Take a deep breath…you are human we all make a mistake even the best of us whether we want to admit it or not. You just have to learn from it.


Wow, thanks for sharing (the blue ink/black ink) I appreciate the response and encouragement.
They both had scafbacks and shipped by noon next day. It took 24 hours after they received the first one to mark it CLOSED, which means it’s done correctly from what I read in Snapdocs “Status” guide. I guess I expected a comment in Snapdocs immediately after scanning telling me it was good to ship or to hold off, or go back and fix something. Still figuring it all out. Thanks for sharing and the advice :smile:

1 Like

Just wondering why did you retrace in “black ink” vs just leaving it in blue?

Sure, ink colors have to be consistent. So whichever they specify or you choose has to be used throughout.

Not necessarily - lender rules/regulations apply to signing and dating of loan docs; however there are some states that regulate the color of ink to be used in the notarial certificate - I forget which ones they are but there are a couple states that mandate certs be completed in black ink. That’s the rule you follow - and to trace over? I’m surprised they accepted that.

Also, as to this “When she received the docs by courier Monday she saw it and sent an email. They said they needed to overnight them to me and I opted to drive to them (an hour away) since it was my error. All was fixed.”
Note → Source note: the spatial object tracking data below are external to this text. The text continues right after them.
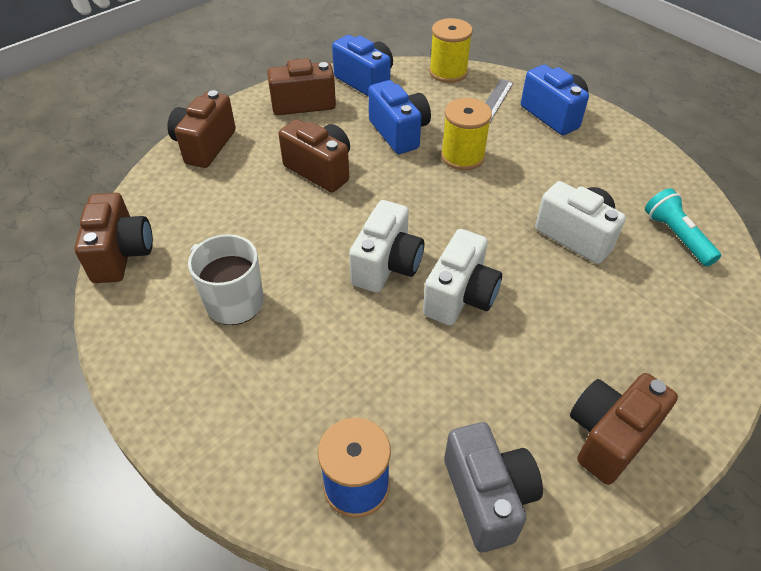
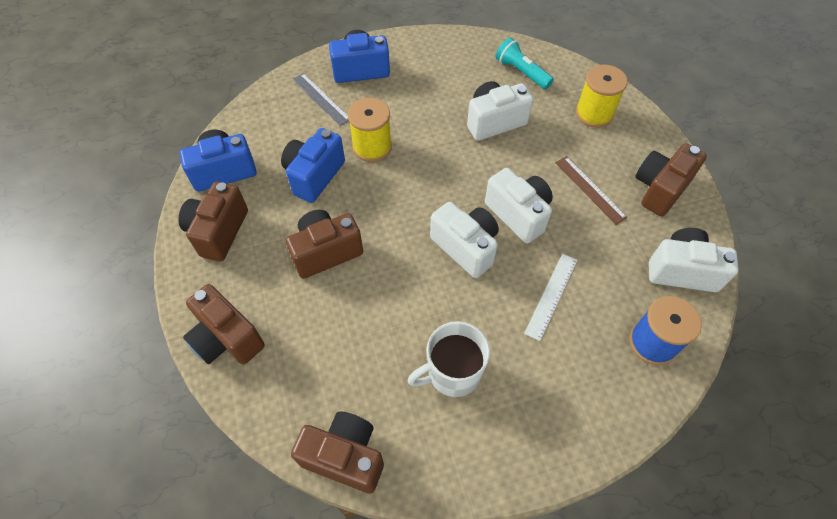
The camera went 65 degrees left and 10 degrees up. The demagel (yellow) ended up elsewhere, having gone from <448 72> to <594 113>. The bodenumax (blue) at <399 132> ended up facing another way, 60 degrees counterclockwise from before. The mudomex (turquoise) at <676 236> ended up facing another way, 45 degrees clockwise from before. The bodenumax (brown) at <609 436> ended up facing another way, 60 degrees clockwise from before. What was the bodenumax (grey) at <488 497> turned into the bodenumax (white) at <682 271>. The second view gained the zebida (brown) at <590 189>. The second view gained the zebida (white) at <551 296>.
Not sure where you’re located, but changes to the notarial cert after the fact are prohibited in some states where, in a case like this you’d have to go back and notarize in front of the signer. Again, you must follow your notary laws to the “T”.

I traced over in a gel pen. So it didn’t look like I traced over it at all. That’s why my attention was so laser focused on looking like it was original. I knew exactly what I was doing…lol It looked as if I had used a sharpie pen or felt tip pen so there was no way to know it was traced or any way to see the blue. I literally was doing artistry. It took a minute but I wasn’t missing out on my $200 it was only 28 sheets so it could have been a lot worse. The title company had no idea until I told her and she still couldn’t tell.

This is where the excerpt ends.